The visual presentation of the data allows clinicians to spot erroneous values during use, and the validity of the data is also systematically checked by Data Analysis Nurse, Danilla Begiolli.

“We have this cycle of coding, data extraction, and data validation. This is what no one has done before,” said Dr Malycha.

“It’s boring, time-consuming and physically laborious, but it’s the key to this whole project, and it’s replicable and scalable in different units across CALHN.”

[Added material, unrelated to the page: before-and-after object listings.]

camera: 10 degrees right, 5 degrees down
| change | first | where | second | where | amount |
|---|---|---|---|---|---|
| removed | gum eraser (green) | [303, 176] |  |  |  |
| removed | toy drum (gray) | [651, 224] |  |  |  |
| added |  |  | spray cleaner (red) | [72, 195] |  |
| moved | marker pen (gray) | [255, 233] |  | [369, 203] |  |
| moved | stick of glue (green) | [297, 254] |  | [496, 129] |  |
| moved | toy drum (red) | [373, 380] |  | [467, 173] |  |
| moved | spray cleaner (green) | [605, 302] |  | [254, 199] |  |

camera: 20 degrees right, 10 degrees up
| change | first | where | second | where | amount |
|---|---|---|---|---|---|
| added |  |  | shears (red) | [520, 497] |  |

“It’s important to recognise the enormous contribution of Josh and Danila in the process. We are like a tripod of clinical/technical/analytical expertise – each leg is as important as the next. Without their knowledge, innovative thinking, and appetite to get on and solve problems, this project would not have succeeded to this point. In short, they are both absolutely vital.”

The team are currently working on a real-time validation feature that that will automatically flag errors in the data, further ensuring data quality, which will pay dividends for clinical performance auditing and research.

World-class potential

The early iterations of the Bedboard have proved immediately useful, but there is massive potential for further improvement.

The platform could be reintegrated within EMR, and cloud-based technology would drastically improve the speed and efficiency of the interface.

“If we can move ourselves into the cloud, we’ll have limitless processing power, which means we’ll have limitless abilities to run meaningful analyses on our own data,” said Dr Malycha.

With a solid foundation of meaningful and validated data, cloud-based resources could enable a tool that would provide clinicians with the ability to self-manage equipment and staffing resources within and between units to manage risk in real-time. For example, to identify elevated risk and allocate nurses from low pressure units to high-pressure units.

“This would turn our organisation into a series of self-regulating modules, that can interface with each other and solve their own problems. That would mean delivering better care at a significantly lower cost,” said Dr Malycha.

“Once you get to the point where you have real data flow, you can overlay algorithmic processes where the hospital itself can start to match its supply to its actual demand.”

“That’s a fair way away, but we can get there by taking these fundamental steps first.”

“If we can go there, we’ll be the leading hospital in the world on that front.”